Task details: Tally every line of the entries that contains the string "APERTURE", then reply with only that number.

Text-based design files:

--- START ---

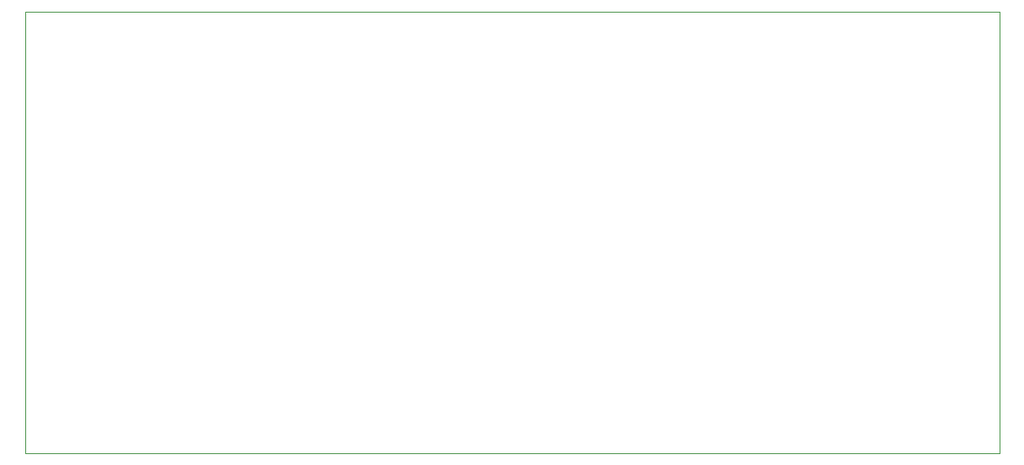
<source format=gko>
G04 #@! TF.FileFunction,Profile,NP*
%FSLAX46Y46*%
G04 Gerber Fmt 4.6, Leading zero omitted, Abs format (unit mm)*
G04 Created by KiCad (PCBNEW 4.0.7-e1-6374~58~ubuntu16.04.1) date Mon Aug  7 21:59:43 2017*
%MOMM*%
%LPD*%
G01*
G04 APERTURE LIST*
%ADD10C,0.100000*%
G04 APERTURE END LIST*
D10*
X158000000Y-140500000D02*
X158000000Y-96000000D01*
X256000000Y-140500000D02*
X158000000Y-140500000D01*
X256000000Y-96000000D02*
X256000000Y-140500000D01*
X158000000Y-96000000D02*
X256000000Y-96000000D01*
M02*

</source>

--- END ---
--- START ---

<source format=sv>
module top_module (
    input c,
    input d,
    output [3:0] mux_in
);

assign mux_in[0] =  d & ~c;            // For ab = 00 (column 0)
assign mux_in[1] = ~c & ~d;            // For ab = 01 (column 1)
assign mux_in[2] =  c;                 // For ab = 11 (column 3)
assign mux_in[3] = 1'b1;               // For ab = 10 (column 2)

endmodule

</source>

--- END ---

Expected output: 2